*** Begin section ***

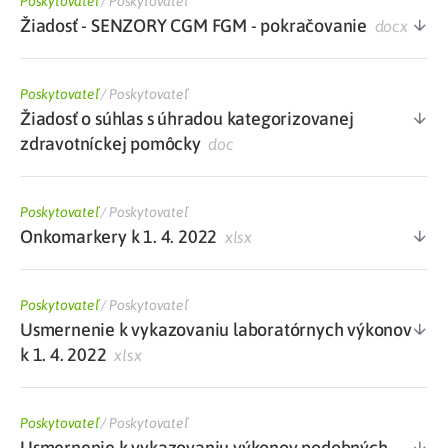
Poskytovateľ
/
Poskytovateľ
Žiadosť - SENZORY CGM FGM - pokračovanie
docx
Poskytovateľ
/
Poskytovateľ
Žiadosť o súhlas s úhradou kategorizovanej
zdravotníckej pomôcky
doc
Poskytovateľ
/
Poskytovateľ
Onkomarkery k 1. 4. 2022
xlsx
Poskytovateľ
/
Poskytovateľ
Usmernenie k vykazovaniu laboratórnych výkonov
k 1. 4. 2022
xlsx
Poskytovateľ
/
Poskytovateľ
Usmernenie k vykazovaniu výkonov podobných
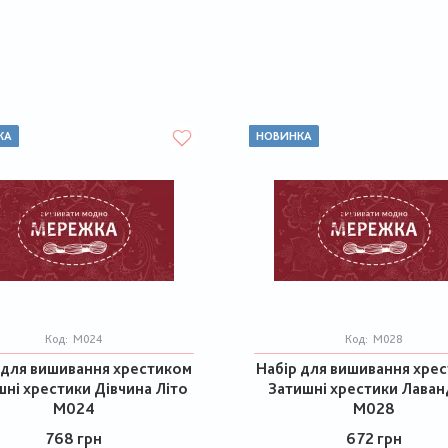
КА
НОВИНКА
Код:
М024
Код:
М028
 для вишивання хрестиком
Набір для вишивання хре
ні хрестики Дівчина Літо
Затишні хрестики Лаван
М024
М028
768 грн
672 грн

*** End section ***

▸ TRY IT: Update the data above by replacing every occurrence of "Poskytovateľ" with "Dodávateľ" and keeping everything else unchanged. Omit the pictures from your answer.

▸ YOUR RESPONSE:
Dodávateľ
/
Dodávateľ
Žiadosť - SENZORY CGM FGM - pokračovanie
docx
Dodávateľ
/
Dodávateľ
Žiadosť o súhlas s úhradou kategorizovanej
zdravotníckej pomôcky
doc
Dodávateľ
/
Dodávateľ
Onkomarkery k 1. 4. 2022
xlsx
Dodávateľ
/
Dodávateľ
Usmernenie k vykazovaniu laboratórnych výkonov
k 1. 4. 2022
xlsx
Dodávateľ
/
Dodávateľ
Usmernenie k vykazovaniu výkonov podobných
КА
НОВИНКА
Код:
М024
Код:
М028
 для вишивання хрестиком
Набір для вишивання хре
ні хрестики Дівчина Літо
Затишні хрестики Лаван
М024
М028
768 грн
672 грн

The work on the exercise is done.